__What to do__. Please copy out all lines of the entries that contain the word "wash".

__Task data__.
---*---

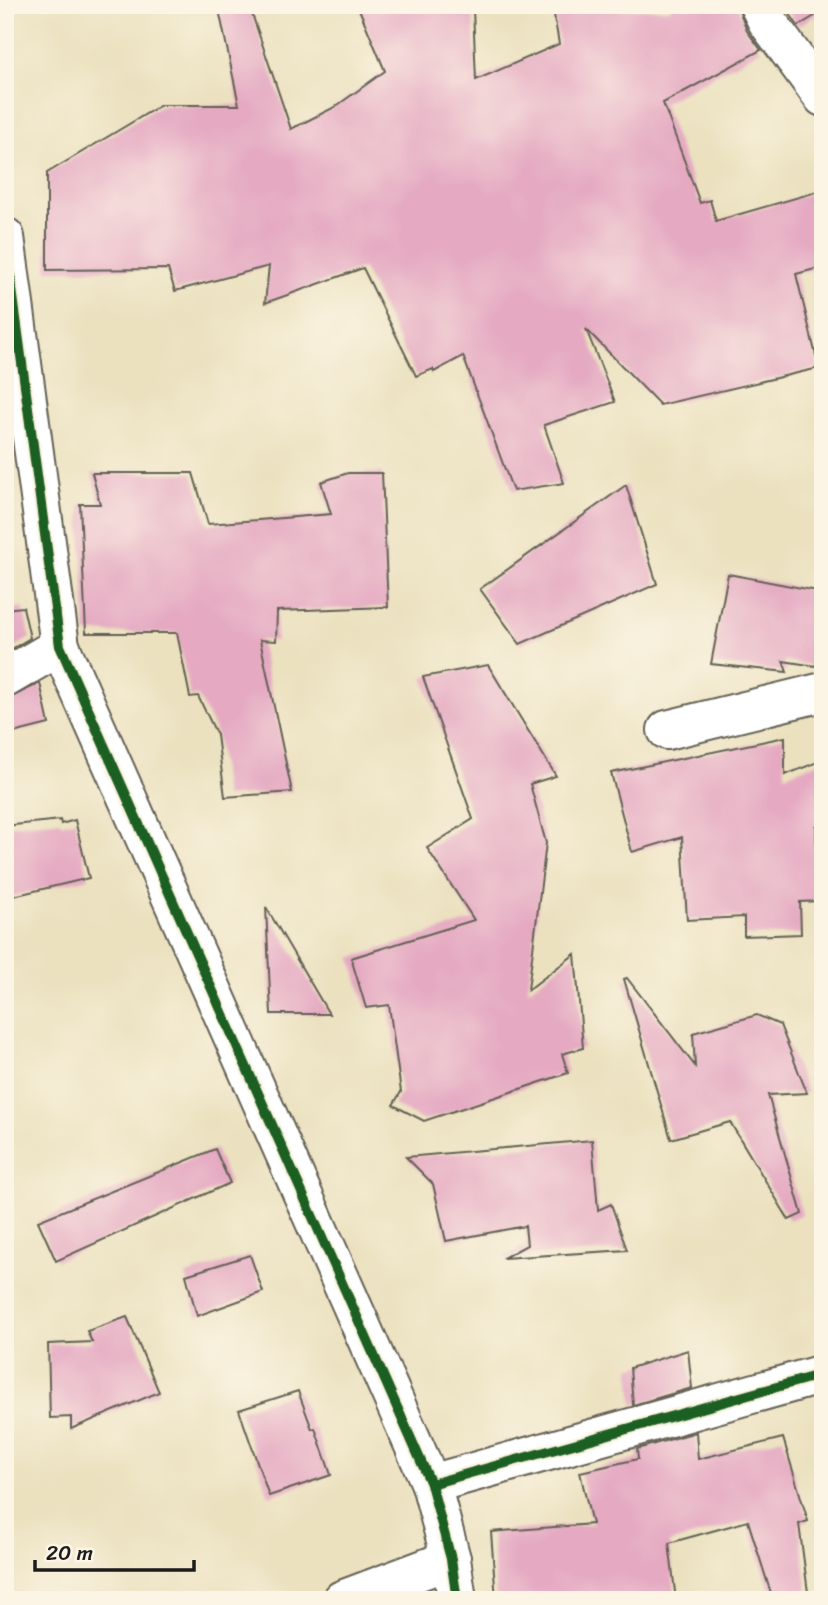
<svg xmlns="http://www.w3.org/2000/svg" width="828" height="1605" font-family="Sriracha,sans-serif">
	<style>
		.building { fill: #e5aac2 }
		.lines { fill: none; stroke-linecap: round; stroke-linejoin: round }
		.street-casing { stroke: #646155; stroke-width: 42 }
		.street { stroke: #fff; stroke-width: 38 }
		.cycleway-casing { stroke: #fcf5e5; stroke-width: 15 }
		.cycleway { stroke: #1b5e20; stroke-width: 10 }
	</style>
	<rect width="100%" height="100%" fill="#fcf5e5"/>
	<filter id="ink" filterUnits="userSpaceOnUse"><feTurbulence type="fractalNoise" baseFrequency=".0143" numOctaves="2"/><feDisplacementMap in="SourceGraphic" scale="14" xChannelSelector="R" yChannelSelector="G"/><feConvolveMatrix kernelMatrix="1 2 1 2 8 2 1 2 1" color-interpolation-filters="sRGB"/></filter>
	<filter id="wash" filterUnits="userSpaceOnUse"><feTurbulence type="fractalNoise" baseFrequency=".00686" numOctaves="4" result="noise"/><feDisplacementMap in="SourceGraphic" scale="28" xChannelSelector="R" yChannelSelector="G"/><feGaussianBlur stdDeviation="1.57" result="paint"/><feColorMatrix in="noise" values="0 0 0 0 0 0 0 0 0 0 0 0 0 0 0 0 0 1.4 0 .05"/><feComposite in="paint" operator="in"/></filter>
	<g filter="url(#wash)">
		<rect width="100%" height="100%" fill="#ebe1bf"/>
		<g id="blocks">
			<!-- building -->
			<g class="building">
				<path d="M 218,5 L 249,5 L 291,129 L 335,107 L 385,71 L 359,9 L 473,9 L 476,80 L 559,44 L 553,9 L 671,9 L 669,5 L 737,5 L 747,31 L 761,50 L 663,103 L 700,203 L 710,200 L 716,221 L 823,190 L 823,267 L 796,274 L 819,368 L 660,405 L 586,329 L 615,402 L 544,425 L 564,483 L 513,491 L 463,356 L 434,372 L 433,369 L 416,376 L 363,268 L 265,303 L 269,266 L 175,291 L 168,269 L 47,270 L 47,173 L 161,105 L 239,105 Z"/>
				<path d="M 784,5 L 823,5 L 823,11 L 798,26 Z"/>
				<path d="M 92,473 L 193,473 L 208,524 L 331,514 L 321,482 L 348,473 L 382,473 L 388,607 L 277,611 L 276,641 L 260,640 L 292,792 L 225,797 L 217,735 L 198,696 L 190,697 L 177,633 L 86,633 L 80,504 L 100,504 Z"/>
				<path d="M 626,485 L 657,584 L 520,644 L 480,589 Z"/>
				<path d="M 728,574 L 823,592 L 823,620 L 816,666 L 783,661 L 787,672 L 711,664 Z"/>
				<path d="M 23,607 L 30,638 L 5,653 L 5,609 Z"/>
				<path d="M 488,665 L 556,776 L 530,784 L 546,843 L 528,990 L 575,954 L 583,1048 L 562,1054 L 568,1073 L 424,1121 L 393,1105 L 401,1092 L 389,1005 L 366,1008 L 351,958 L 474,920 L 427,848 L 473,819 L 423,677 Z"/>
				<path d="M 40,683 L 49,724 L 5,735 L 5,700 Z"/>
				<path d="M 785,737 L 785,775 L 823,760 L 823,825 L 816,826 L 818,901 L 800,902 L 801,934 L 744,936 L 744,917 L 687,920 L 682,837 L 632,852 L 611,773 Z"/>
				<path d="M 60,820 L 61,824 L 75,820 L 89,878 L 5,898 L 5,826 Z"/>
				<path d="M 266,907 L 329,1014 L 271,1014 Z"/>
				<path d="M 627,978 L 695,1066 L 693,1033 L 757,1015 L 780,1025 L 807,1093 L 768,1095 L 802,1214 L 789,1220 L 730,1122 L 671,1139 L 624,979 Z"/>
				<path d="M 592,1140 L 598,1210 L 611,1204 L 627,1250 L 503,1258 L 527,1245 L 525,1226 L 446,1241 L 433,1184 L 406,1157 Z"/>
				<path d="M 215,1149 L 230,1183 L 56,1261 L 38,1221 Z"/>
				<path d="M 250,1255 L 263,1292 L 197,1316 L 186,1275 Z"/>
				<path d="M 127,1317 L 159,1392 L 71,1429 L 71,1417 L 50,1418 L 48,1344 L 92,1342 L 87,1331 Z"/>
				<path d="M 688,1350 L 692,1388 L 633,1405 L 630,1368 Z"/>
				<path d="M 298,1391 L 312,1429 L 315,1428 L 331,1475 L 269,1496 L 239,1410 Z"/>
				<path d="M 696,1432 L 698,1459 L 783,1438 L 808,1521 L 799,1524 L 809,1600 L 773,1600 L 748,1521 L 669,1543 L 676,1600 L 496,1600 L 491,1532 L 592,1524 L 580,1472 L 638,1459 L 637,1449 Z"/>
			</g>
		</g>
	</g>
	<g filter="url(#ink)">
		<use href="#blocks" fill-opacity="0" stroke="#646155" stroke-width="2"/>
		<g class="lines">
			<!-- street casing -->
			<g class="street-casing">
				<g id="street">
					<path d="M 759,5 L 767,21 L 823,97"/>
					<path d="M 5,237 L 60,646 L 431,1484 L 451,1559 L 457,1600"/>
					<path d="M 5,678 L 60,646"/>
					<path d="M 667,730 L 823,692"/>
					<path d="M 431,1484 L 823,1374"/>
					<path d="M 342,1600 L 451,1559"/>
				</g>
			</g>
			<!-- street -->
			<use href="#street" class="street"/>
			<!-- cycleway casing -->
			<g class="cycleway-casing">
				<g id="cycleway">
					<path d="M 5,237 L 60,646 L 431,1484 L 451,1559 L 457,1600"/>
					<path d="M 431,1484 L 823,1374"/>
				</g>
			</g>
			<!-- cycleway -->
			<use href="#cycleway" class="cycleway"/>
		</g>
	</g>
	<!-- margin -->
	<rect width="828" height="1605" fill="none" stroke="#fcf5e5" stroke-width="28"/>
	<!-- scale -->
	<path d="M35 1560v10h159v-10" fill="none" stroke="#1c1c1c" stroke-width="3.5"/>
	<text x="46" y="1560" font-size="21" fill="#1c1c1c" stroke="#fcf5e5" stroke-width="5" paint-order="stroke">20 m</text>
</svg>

---*---

__Response to the exercise__.
	<filter id="wash" filterUnits="userSpaceOnUse"><feTurbulence type="fractalNoise" baseFrequency=".00686" numOctaves="4" result="noise"/><feDisplacementMap in="SourceGraphic" scale="28" xChannelSelector="R" yChannelSelector="G"/><feGaussianBlur stdDeviation="1.57" result="paint"/><feColorMatrix in="noise" values="0 0 0 0 0 0 0 0 0 0 0 0 0 0 0 0 0 1.4 0 .05"/><feComposite in="paint" operator="in"/></filter>
	<g filter="url(#wash)">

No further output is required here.